Work order:
Without the images, print all the entries below exactly as given.
___ Provided records ___
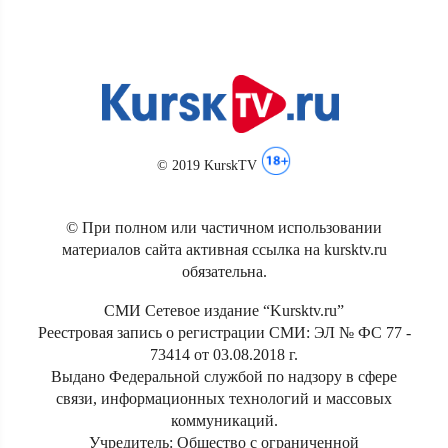
© 2019 KurskTV
© При полном или частичном использовании
материалов сайта активная ссылка на kursktv.ru
обязательна.
СМИ Сетевое издание “Kursktv.ru”
Реестровая запись о регистрации СМИ: ЭЛ № ФС 77 -
73414 от 03.08.2018 г.
Выдано Федеральной службой по надзору в сфере
связи, информационных технологий и массовых
коммуникаций.
Учредитель: Общество с ограниченной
___
Answer for this exercise:
© 2019 KurskTV
© При полном или частичном использовании
материалов сайта активная ссылка на kursktv.ru
обязательна.
СМИ Сетевое издание “Kursktv.ru”
Реестровая запись о регистрации СМИ: ЭЛ № ФС 77 -
73414 от 03.08.2018 г.
Выдано Федеральной службой по надзору в сфере
связи, информационных технологий и массовых
коммуникаций.
Учредитель: Общество с ограниченной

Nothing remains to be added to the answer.